Today, Austra — the project of Katie Stelmanis — dropped her anticipated album Chin Up Buttercup via Pink Fizz (Canada) and Domino (Worldwide).
The album marks a return to straight, dizzying, hypnotic dancefloor energy is a burst of euro-electrodance pop that captures Austra’s signature blend of emotion, euphoria, and unapologetic catharsis.
About the album by Katie:
“Life will break you. Nobody can protect you from that, and living alone won’t either, for solitude will also break you with its yearning. You have to love. You have to feel. It is the reason you are here on earth. You are here to risk your heart. You are here to be swallowed up.” Louise Erdrich
“I’m so chaotic in love,” sings Katie Austra Stelmanis on “Amnesia,” the cinematic opening track of Chin Up Buttercup, the fifth album by her alter ego and longtime pop project Austra. You know Austra’s astonishing voice – singular and operatic, it betrays a fearlessness and sophistication. She’s the woman you’d be afraid to approach in a bar. Her voice draws you like a siren to the dance floor as the beats build toward the hypnotic chorus of “my life is not the same without you in my arms.” Listen closely and you’ll hear a vulnerability that sets this album apart from her earlier work. This is a grief album you can dance to.
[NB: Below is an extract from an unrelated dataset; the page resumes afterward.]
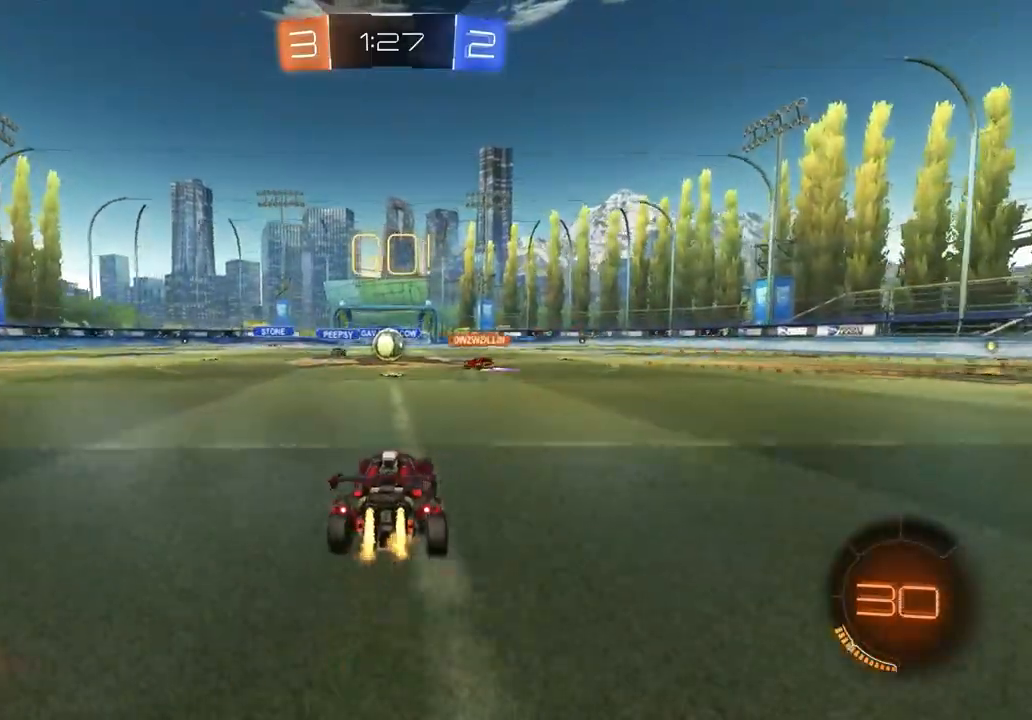
{"buttons": ["CIRCLE", "R2"], "left_stick": "right", "right_stick": "center", "events": [[67, "left_stick", "center"], [283, "CIRCLE", "up"], [400, "CIRCLE", "down"], [400, "left_stick", "right"]]}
Mournful lyrics about the opprobrium of heartache join euphoric, live-for-today euro-dance inspired synth melodies, a juxtaposition that says what we all know: contrasting emotions like anxiety and excitement, pleasure and pain, and jealousy and attraction can feel indistinguishable in your body. Who Stelmanis might be off stage – a composer, a studious introvert, suffering from an obsession with a romantic betrayal – is set free by embodying the protagonist of this invigorating album-length journey. She’s a force, demonic, an emotionally-driven chaos monster, and she’s going to lead you to surrender.
Heartbreak is both an ordinary humiliation and uniquely devastating. Stelmanis describes Chin Up Buttercup as a narrative about “the alienating feeling of being heartbroken in a world that’s awkward and inconvenienced by your pain.” Most of us act as though romantic grief is more of an embarrassment than a universal wound. Stelmanis decided to lean into the character of the psycho creep, consumed by longing instead of aspiring toward detachment. The result of embracing this dual personality is an album that coolly moves through the madness and eschews traditional healing arcs that bend toward self-improvement. By the final track we love this anti-hero; she is shining a light on our universal shame, making us laugh at our own abject desperation.
Chin Up Buttercup gets: 📷📷📷📷📷📷📷📷📷📷/10.